Kenna J G, Neuberger J, Davies E, Eddleston A L, Williams R
J Immunol Methods. 1984 Oct 26;73(2):401-13. doi: 10.1016/0022-1759(84)90415-0.
An enzyme-linked immunosorbent assay (ELISA) has been developed for detection of anti-mitochondrial antibodies (AMA) in patients' sera. Results are expressed as a mitochondrial binding index, calculated from binding of patients' antibodies to rabbit liver mitochondrial fraction and total liver homogenate. The incidence of AMA detectable by this method in 22 sera from patients with primary biliary cirrhosis was identical with that obtained by conventional immunofluorescence testing (86%), and there was a highly significant correlation between titres determined by the two methods (r = 0.828; P less than 0.01) although ELISA titres were far higher. AMA were also detectable by ELISA in sera from 9/22 patients with chronic active hepatitis, 1/38 patients with other liver diseases, 3/16 patients with syphilis, 2/16 patients with non-hepatic autoimmune diseases and 0/29 normal blood donors; of these, only 2 chronic active hepatitis sera were positive for AMA by immunofluorescence.
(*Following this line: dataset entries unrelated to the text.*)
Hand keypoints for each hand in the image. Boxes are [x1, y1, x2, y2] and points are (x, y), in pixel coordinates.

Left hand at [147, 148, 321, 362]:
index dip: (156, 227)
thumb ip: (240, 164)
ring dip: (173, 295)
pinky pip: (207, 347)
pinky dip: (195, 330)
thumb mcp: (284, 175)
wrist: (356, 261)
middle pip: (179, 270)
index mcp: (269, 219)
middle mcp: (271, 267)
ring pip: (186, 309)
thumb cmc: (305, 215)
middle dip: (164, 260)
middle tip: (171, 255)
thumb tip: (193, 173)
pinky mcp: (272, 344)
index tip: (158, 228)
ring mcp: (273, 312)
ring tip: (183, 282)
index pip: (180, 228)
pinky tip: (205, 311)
The ELISA titre was significantly correlated with the mitochondrial binding index determined at a serum dilution of 1:200 (r = 0.793; P less than 0.01), allowing an estimate of antibody titre to be made from ELISA screening at this single serum dilution. This assay, which is simple and reproducible, may be of value as an objective method of screening for AMA.
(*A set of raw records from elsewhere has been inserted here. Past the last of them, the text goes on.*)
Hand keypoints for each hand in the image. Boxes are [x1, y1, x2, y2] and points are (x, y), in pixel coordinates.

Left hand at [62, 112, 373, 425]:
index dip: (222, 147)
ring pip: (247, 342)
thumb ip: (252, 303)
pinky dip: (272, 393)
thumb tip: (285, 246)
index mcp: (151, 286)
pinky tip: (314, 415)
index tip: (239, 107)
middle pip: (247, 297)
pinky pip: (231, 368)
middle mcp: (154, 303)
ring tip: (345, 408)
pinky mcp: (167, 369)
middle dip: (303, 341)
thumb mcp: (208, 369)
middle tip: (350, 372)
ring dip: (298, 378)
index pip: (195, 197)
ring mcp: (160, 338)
已开发出一种酶联免疫吸附测定法(ELISA),用于检测患者血清中的抗线粒体抗体(AMA)。结果以线粒体结合指数表示,该指数根据患者抗体与兔肝线粒体组分及肝匀浆的结合情况计算得出。用此方法在22例原发性胆汁性肝硬化患者血清中检测到AMA的发生率与传统免疫荧光检测法的结果相同(86%),并且两种方法测定的滴度之间存在高度显著的相关性(r = 0.828;P<0.01),尽管ELISA法测定的滴度要高得多。ELISA法还可在9/22例慢性活动性肝炎患者、1/38例其他肝病患者、3/16例梅毒患者、2/16例非肝脏自身免疫性疾病患者的血清中检测到AMA,而在29例正常献血者的血清中未检测到AMA;其中,只有2例慢性活动性肝炎患者的血清通过免疫荧光法检测AMA呈阳性。ELISA滴度与在血清稀释度为1:200时测定的线粒体结合指数显著相关(r = 0.793;P<0.01),这使得在该单一血清稀释度下通过ELISA筛选即可估计抗体滴度。这种简单且可重复的检测方法,作为一种筛选AMA的客观方法可能具有价值。